◆ **Textauszug**
###

Die Politikerin hatte die Tierheime zum Runden Tisch eingeladen, um über ihre brenzlige Lage zu sprechen. Eingeladen waren neben den Tierheimen und Tierschutzorganisationen rund 30 hochrangige Vertreterinnen und Vertreter der Bundes- und Landesministerien, kommunalen Spitzen- und Berufsverbänden sowie Bundestagsabgeordnete und Landestierschutzbeauftragte.

Runder Tisch mit Tierschutzbeauftragter: "Ein konstruktiver Auftakt"

Nach dem Gespräch zieht der Präsident des "Deutschen Tierschutzbundes", Thomas Schröder, eine erste Bilanz und kritisiert: "Die politische Ignoranz der letzten Jahre gegenüber dem praktischen Tierschutz ist in einer dramatischen Lage der Tierheime gegipfelt." Dennoch sei er dankbar, dass Kari nun handele: "Der Termin heute war ein konstruktiver Auftakt, ein offener und klarer Austausch über Probleme und Verantwortlichkeiten. Es ist gut, dass diese Gespräche intensiv und lösungsorientiert fortgeführt werden."

###

◆ **Aufgaben**
- a) Prüfen Sie, ob die folgenden Aussagen mit dem Textauszug übereinstimmen, und antworten Sie jeweils mit Ja oder Nein sowie den entscheidenden Worten des Textes als wörtlichem Zitat.
(i) Zum Runden Tisch waren rund 30 hochrangige Vertreterinnen und Vertreter eingeladen.
(ii) Thomas Schröder ist Präsident des „Deutschen Tierschutzbundes“.
(iii) Thomas Schröder lobt die Politik der letzten Jahre gegenüber dem praktischen Tierschutz.
- b) Beantworten Sie die folgenden Fragen zum Textauszug.
(i) Worüber wollte die Politikerin mit den Tierheimen sprechen?
(ii) Als was bezeichnet Schröder den Termin?
(iii) Wie sollen die Gespräche laut Schröder fortgeführt werden?
- c) Aktualisieren Sie im Textauszug den Abschnitt, der mit den Worten „Die Politikerin hatte“ beginnt und mit „Bundestagsabgeordnete und Landestierschutzbeauftragte.“ endet, indem Sie „brenzlige“ durch „schwierige“ ersetzen, und geben Sie ihn wieder.
Die Einträge stammen aus einer anderen Quelle.

◆ **Datensätze**
###

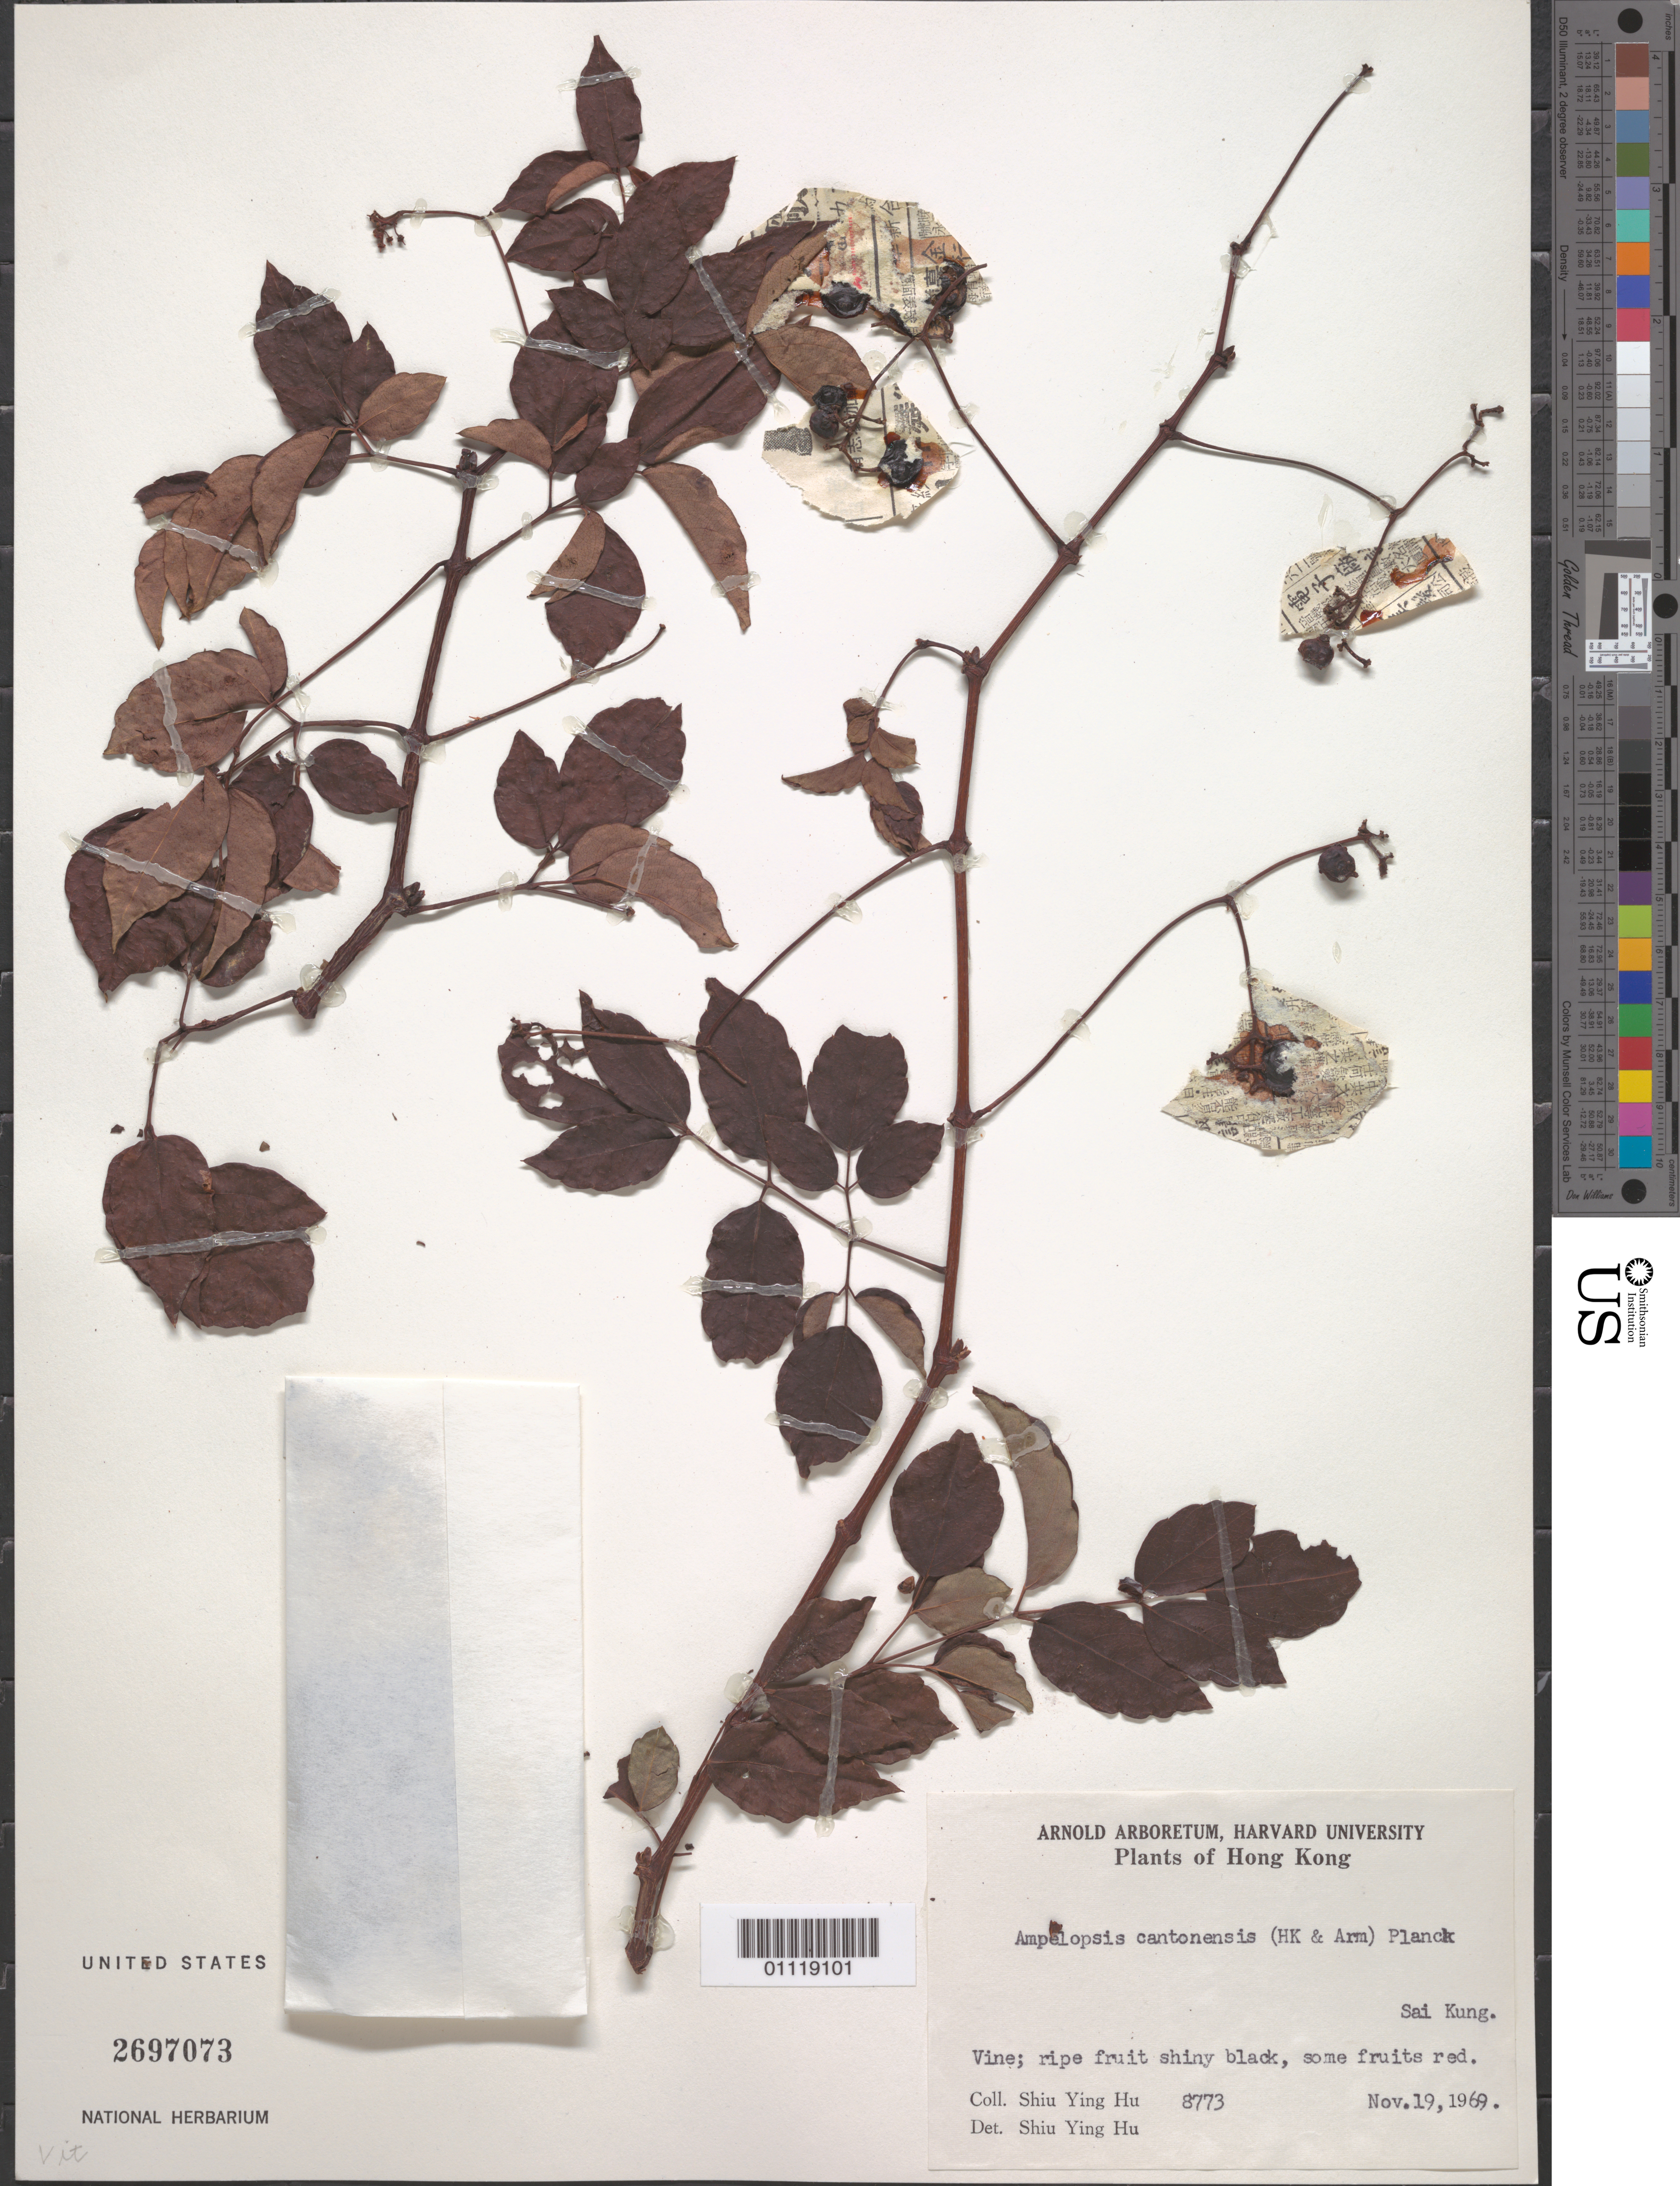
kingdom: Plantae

###

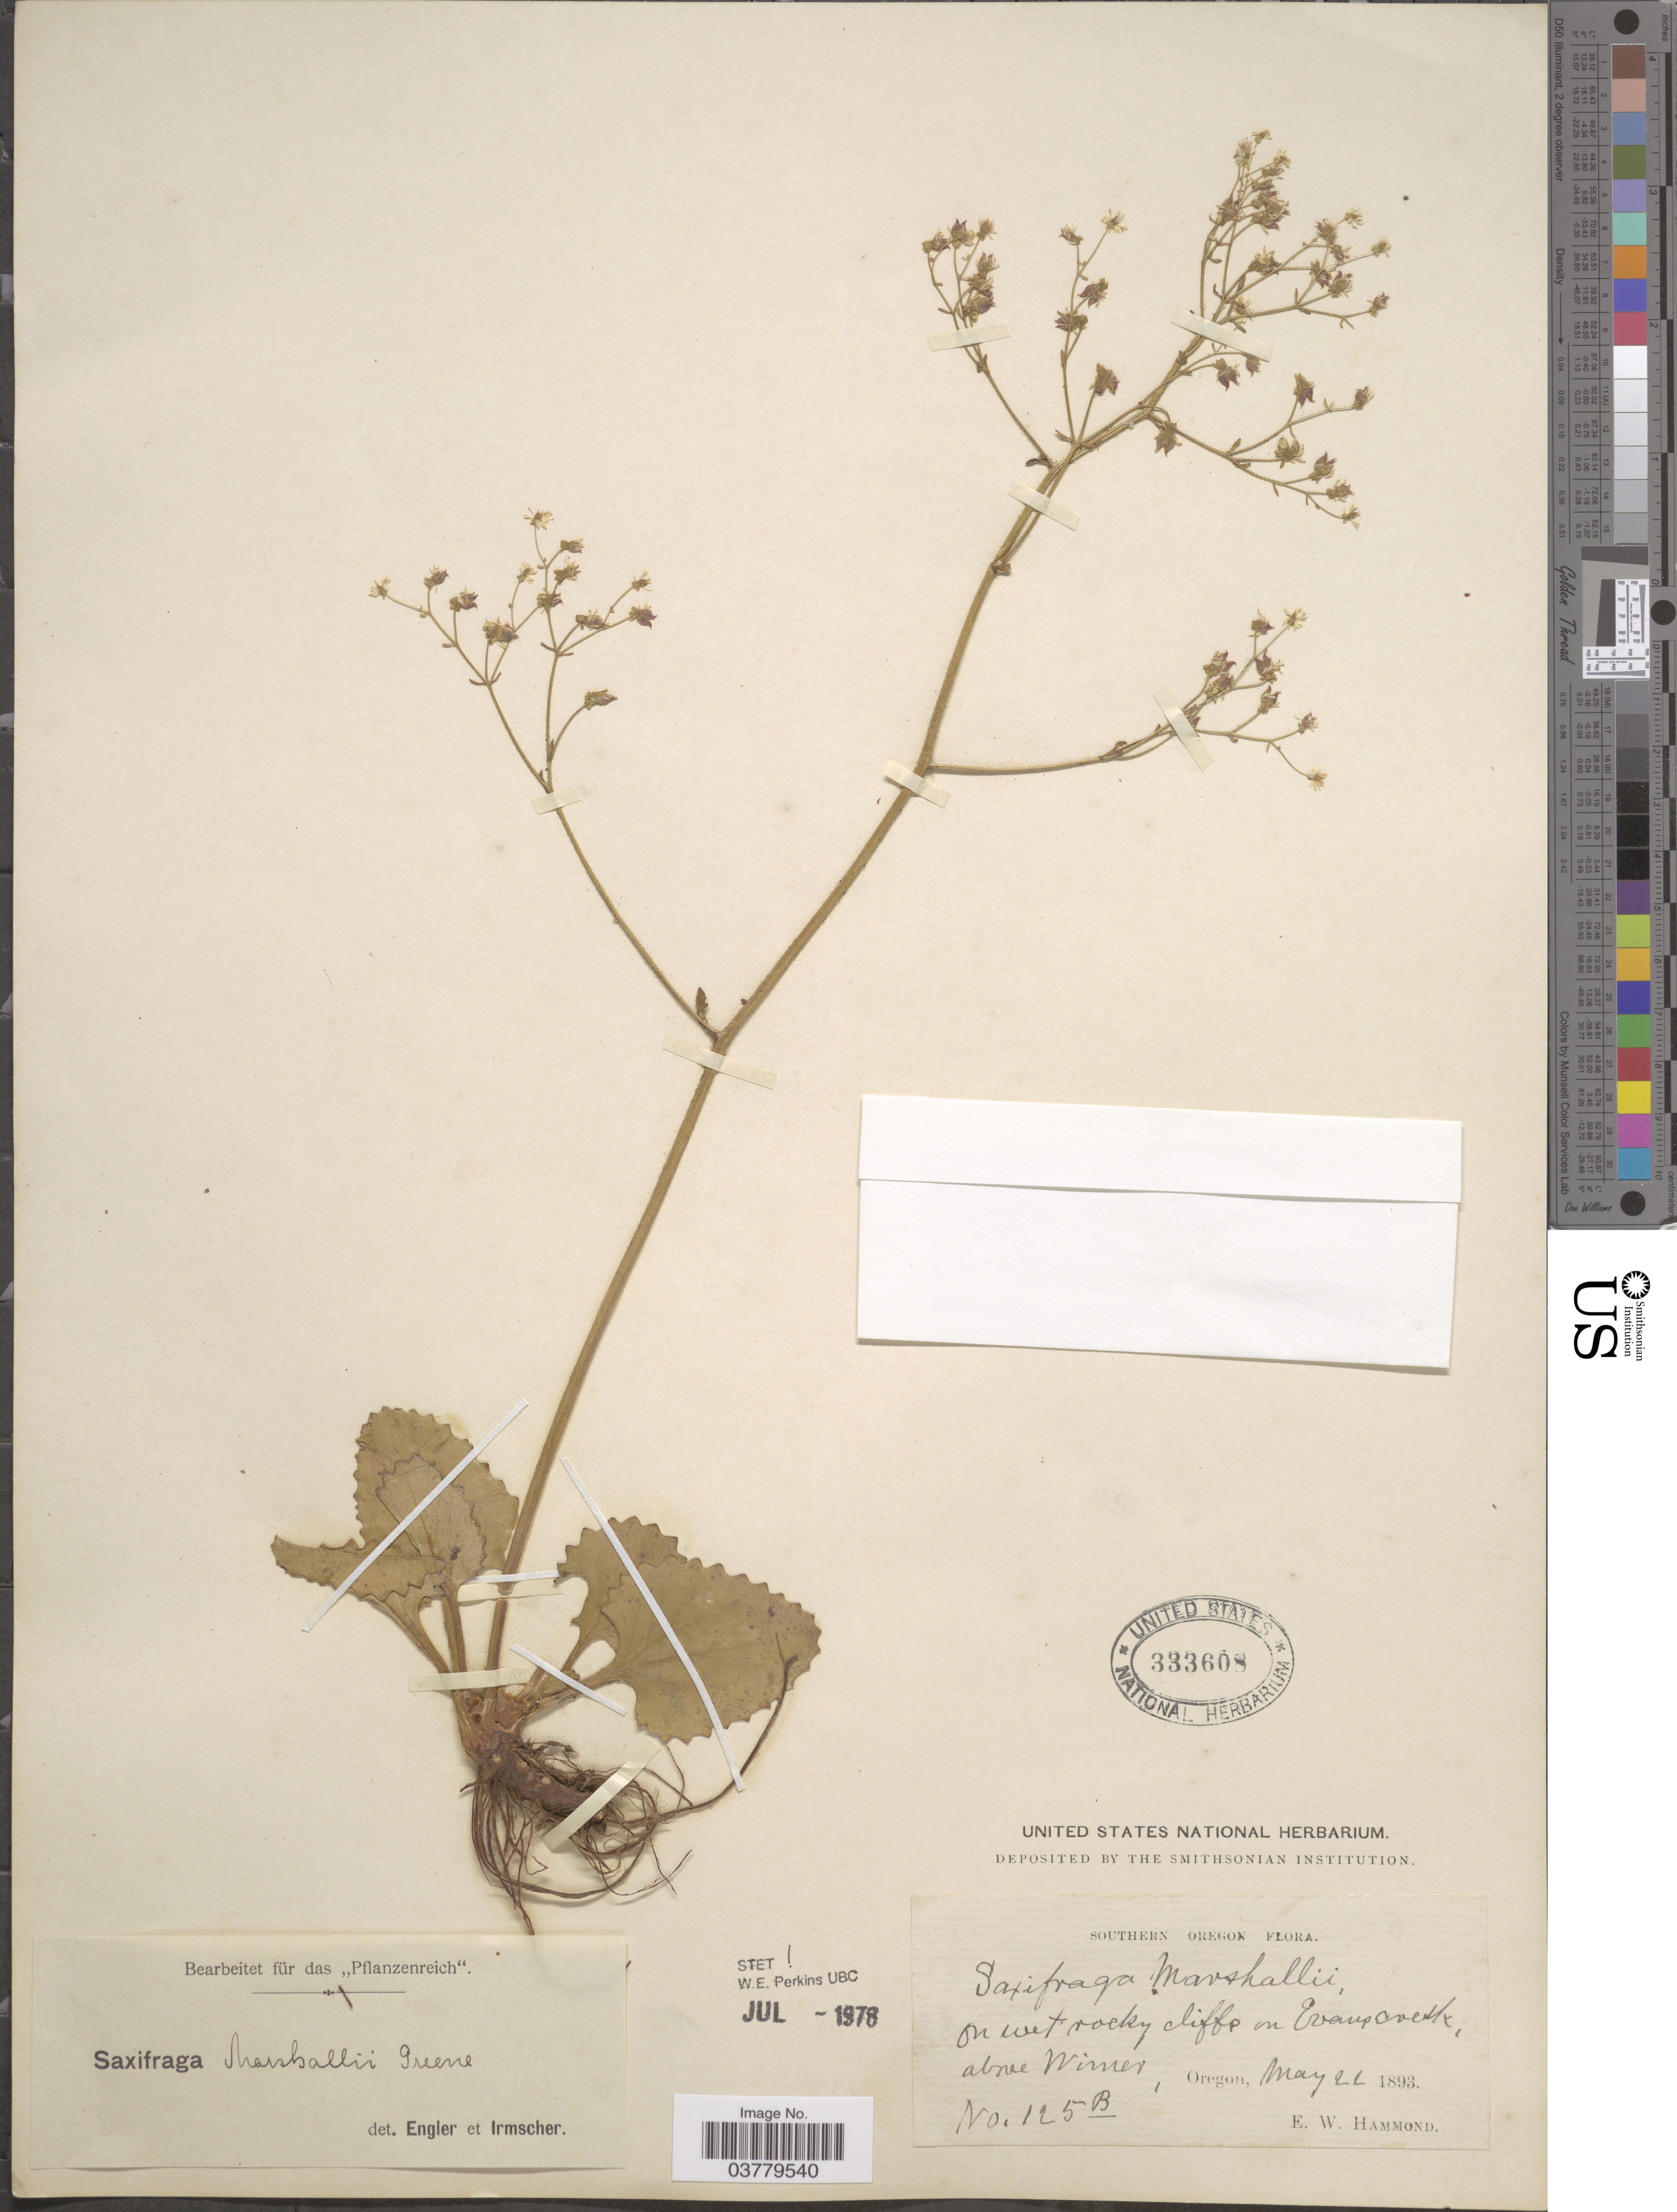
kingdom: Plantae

###

◆ **Lösungen**
- a)
(i) Ja – „rund 30 hochrangige Vertreterinnen und Vertreter der Bundes- und Landesministerien“
(ii) Ja – „der Präsident des "Deutschen Tierschutzbundes", Thomas Schröder“
(iii) Nein – „Die politische Ignoranz der letzten Jahre gegenüber dem praktischen Tierschutz ist in einer dramatischen Lage der Tierheime gegipfelt.“

- b)
(i) Über ihre brenzlige Lage.
(ii) Als einen konstruktiven Auftakt.
(iii) Intensiv und lösungsorientiert.

- c)
Die Politikerin hatte die Tierheime zum Runden Tisch eingeladen, um über ihre schwierige Lage zu sprechen. Eingeladen waren neben den Tierheimen und Tierschutzorganisationen rund 30 hochrangige Vertreterinnen und Vertreter der Bundes- und Landesministerien, kommunalen Spitzen- und Berufsverbänden sowie Bundestagsabgeordnete und Landestierschutzbeauftragte.